Once the line containing "SEPTEMBER 30, 2022" is found in the records below, return it and each following line exactly, up to and including the line containing "I’m making a", and nothing else.

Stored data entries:
[Start of section]
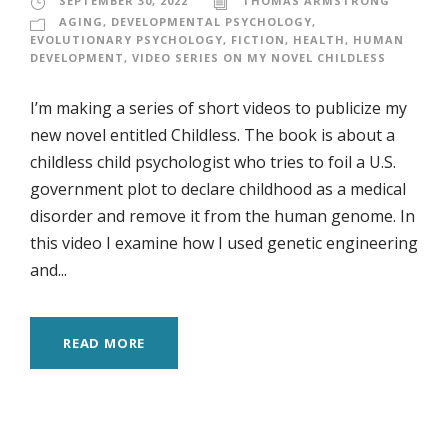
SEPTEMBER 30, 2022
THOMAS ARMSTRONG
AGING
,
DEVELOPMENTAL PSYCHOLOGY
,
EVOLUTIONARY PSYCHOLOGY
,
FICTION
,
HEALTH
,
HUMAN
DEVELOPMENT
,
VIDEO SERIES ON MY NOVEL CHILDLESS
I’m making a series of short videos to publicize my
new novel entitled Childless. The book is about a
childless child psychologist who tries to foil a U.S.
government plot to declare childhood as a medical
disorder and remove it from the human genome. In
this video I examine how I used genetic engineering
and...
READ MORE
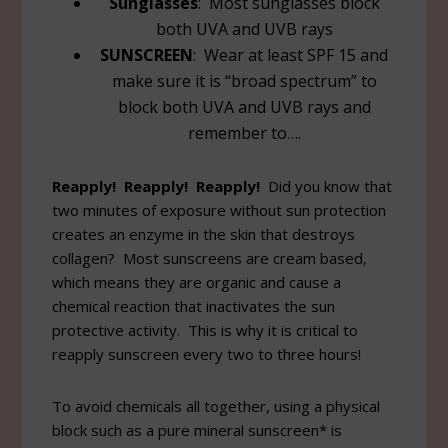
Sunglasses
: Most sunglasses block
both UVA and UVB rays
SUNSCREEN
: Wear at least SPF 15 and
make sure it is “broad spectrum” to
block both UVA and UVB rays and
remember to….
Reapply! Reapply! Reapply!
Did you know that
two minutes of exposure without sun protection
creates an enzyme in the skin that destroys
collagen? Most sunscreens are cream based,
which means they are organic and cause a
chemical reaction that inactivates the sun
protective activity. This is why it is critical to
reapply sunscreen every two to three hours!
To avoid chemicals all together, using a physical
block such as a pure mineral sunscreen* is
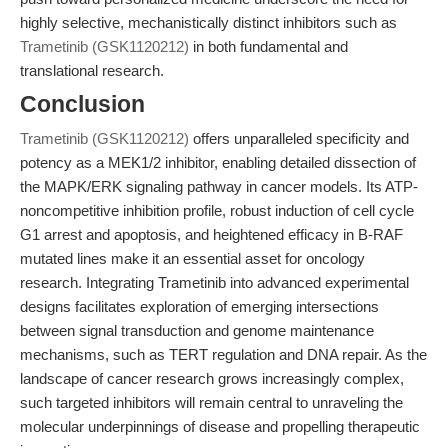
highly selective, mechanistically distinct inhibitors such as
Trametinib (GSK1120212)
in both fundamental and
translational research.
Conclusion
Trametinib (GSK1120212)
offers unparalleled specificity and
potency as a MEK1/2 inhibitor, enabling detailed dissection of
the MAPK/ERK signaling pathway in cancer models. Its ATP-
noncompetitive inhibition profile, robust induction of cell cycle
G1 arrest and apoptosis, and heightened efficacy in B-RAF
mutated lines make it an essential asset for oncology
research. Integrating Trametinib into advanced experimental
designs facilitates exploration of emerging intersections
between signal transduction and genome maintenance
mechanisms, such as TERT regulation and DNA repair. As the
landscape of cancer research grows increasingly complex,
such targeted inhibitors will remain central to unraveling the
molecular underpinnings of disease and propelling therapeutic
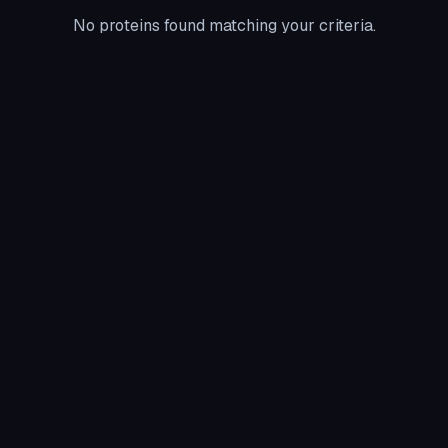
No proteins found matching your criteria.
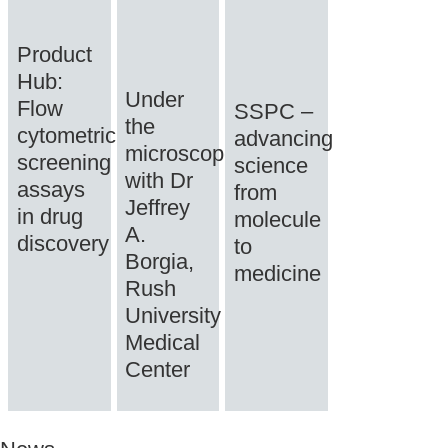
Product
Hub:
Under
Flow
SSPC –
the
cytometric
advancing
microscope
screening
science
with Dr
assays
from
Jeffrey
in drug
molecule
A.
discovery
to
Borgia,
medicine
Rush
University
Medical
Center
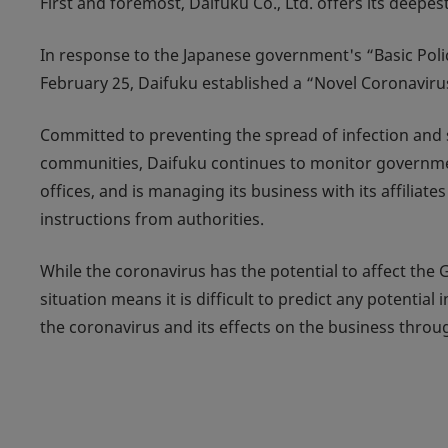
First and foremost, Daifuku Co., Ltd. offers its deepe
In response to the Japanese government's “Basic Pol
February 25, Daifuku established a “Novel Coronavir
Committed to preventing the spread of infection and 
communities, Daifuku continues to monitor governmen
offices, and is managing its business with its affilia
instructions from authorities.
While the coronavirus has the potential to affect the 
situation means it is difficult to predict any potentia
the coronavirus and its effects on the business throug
[End of section]
[Start of section]
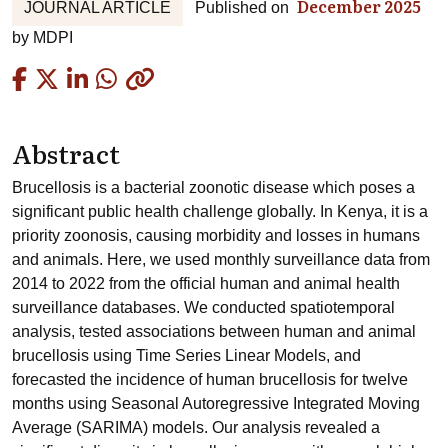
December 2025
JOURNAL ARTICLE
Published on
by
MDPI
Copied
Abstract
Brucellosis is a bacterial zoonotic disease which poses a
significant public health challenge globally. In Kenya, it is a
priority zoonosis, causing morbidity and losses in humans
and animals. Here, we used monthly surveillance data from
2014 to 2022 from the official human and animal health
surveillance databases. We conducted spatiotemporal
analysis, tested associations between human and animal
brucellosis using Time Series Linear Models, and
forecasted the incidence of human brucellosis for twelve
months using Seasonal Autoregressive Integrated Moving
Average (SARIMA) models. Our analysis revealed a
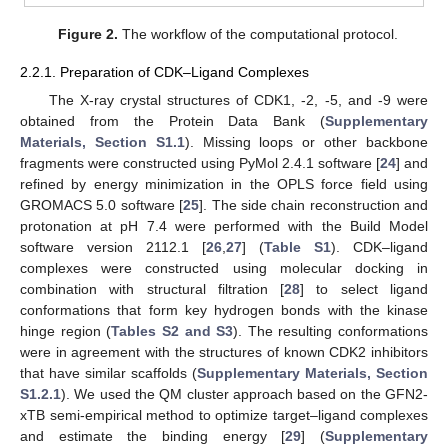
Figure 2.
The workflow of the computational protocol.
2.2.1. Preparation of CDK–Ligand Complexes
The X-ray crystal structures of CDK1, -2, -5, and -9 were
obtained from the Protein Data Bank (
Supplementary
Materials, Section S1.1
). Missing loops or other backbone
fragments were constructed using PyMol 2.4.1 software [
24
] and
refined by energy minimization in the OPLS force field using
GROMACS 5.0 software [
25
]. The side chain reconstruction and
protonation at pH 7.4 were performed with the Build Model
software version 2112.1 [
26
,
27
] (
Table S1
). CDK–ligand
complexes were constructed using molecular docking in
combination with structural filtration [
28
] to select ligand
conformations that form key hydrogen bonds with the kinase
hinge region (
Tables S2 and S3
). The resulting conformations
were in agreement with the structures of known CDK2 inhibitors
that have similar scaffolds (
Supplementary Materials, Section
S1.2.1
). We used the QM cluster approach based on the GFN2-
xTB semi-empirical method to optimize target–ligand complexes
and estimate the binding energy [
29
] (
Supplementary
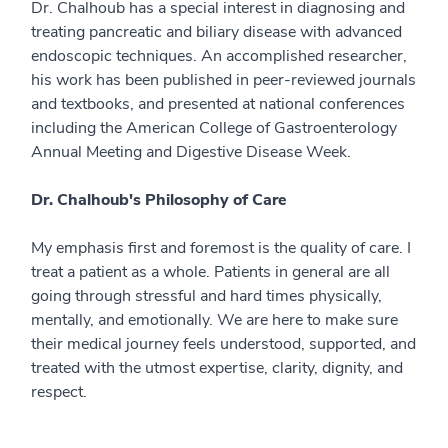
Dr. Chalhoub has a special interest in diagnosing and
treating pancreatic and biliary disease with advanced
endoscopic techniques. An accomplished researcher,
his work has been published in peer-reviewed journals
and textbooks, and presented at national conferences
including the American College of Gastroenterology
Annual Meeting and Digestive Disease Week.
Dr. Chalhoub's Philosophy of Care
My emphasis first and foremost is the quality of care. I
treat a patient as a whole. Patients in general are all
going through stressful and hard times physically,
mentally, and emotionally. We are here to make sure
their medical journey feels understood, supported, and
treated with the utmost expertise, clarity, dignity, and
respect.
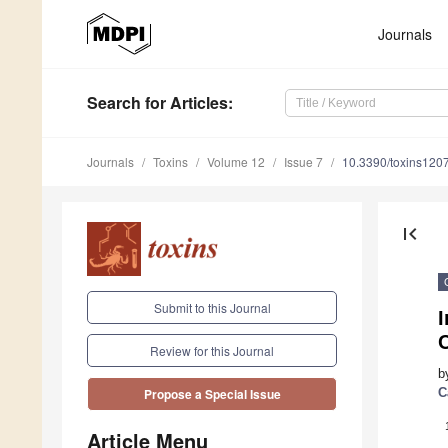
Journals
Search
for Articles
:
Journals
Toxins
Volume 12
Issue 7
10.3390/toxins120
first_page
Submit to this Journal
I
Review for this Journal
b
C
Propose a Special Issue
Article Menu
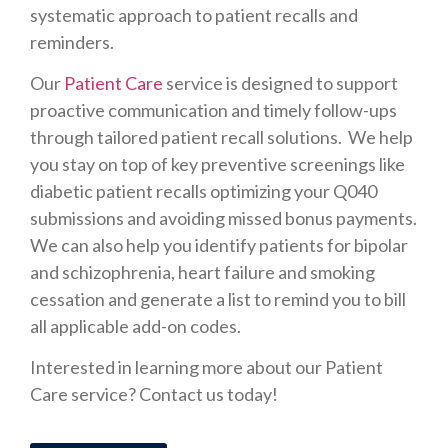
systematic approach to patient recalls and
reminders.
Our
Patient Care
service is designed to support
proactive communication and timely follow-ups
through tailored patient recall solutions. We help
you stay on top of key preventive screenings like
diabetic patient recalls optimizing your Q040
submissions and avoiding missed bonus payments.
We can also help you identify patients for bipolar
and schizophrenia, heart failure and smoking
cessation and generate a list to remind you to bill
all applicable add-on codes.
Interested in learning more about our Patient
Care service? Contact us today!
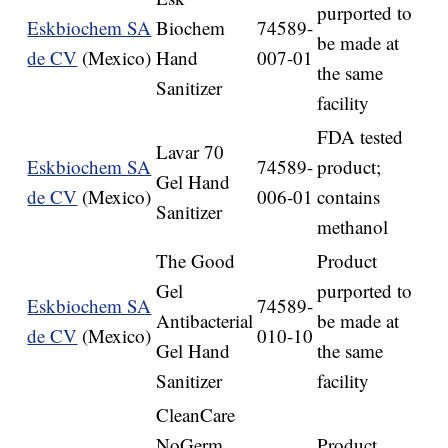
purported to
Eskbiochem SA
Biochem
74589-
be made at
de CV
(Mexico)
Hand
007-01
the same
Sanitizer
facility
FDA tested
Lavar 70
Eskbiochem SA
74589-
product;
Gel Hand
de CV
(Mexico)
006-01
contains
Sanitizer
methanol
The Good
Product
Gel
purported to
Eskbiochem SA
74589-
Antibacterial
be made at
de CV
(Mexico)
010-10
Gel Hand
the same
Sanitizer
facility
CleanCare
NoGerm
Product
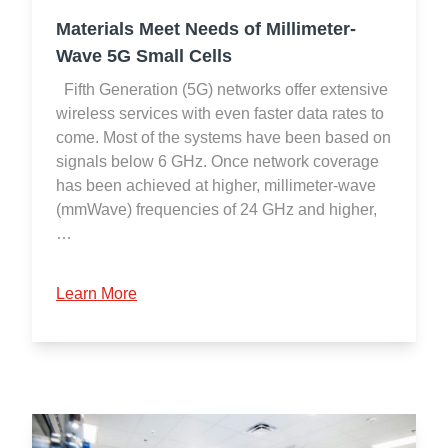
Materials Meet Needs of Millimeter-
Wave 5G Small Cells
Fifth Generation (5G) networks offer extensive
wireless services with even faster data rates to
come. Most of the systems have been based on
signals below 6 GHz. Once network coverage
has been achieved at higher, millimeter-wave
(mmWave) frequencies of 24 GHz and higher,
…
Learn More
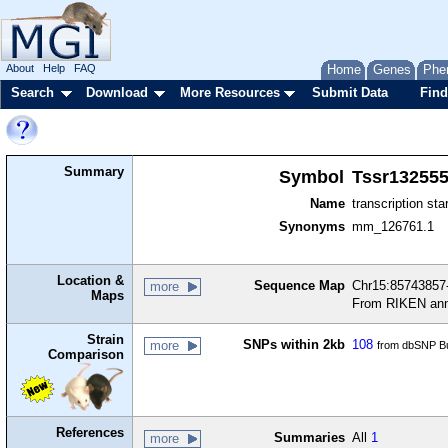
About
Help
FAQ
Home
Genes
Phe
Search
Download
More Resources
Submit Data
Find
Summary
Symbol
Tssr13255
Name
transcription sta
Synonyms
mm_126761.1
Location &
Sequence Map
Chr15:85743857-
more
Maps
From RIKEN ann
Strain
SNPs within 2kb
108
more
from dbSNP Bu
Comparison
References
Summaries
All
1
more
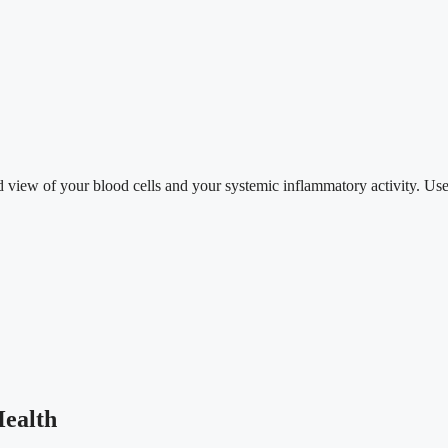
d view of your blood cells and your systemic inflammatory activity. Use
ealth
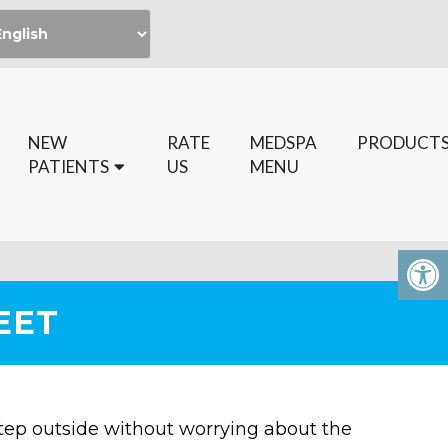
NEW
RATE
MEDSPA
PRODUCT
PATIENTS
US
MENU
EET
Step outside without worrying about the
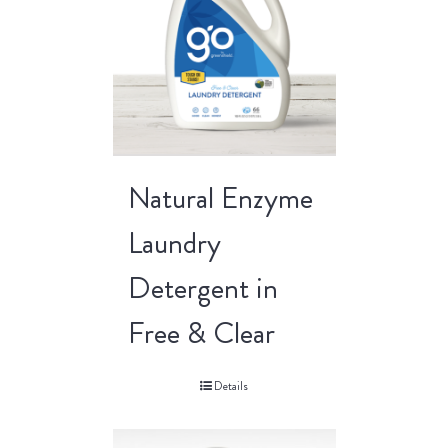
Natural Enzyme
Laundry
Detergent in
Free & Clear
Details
[End of section]
[Start of section]
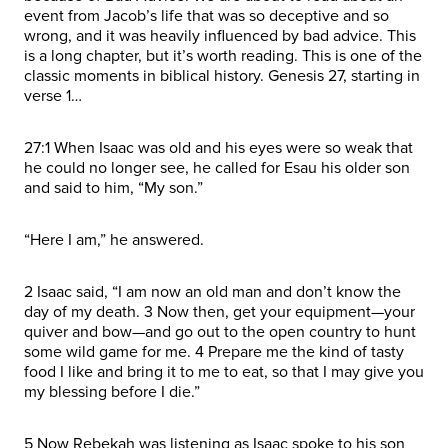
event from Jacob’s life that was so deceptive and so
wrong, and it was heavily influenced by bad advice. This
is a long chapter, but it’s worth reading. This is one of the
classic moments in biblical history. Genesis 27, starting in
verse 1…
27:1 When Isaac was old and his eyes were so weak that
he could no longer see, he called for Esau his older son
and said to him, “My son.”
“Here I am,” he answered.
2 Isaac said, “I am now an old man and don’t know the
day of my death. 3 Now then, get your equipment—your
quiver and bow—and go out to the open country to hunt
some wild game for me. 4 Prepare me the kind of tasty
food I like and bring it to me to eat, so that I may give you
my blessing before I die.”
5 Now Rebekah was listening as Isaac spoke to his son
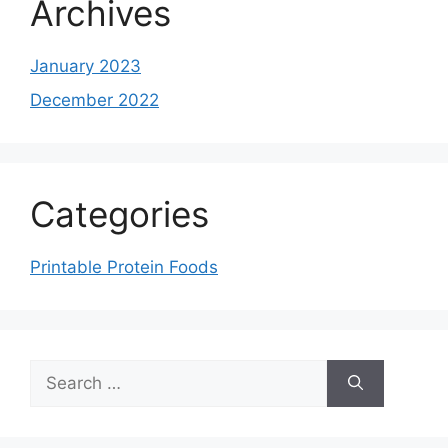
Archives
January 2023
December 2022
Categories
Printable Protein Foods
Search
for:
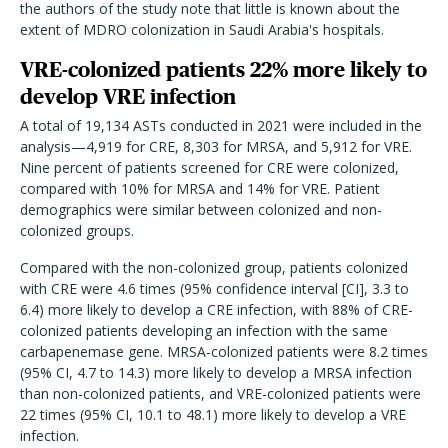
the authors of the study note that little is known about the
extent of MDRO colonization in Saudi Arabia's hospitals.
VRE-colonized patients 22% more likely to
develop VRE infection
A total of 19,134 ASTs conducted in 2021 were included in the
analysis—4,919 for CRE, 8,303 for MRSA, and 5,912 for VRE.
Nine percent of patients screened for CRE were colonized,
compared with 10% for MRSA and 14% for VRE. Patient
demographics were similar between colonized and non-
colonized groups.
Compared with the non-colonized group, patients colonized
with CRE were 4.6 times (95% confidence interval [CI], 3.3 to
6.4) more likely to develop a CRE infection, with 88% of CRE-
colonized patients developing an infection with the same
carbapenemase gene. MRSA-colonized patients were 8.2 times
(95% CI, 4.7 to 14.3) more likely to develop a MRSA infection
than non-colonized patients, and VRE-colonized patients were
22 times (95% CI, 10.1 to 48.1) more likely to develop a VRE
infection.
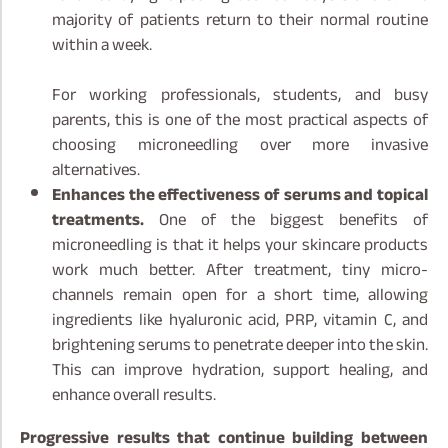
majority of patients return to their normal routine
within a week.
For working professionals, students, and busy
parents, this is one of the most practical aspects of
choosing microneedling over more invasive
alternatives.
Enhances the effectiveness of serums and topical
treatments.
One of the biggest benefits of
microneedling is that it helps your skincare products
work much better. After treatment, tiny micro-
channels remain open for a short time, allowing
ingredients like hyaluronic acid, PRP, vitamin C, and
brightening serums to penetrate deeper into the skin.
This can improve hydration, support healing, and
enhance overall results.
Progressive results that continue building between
[End of section]
▶ [SOLUTION TO THIS TASK]
SEPTEMBER 30, 2022
THOMAS ARMSTRONG
AGING
,
DEVELOPMENTAL PSYCHOLOGY
,
EVOLUTIONARY PSYCHOLOGY
,
FICTION
,
HEALTH
,
HUMAN
DEVELOPMENT
,
VIDEO SERIES ON MY NOVEL CHILDLESS
I’m making a series of short videos to publicize my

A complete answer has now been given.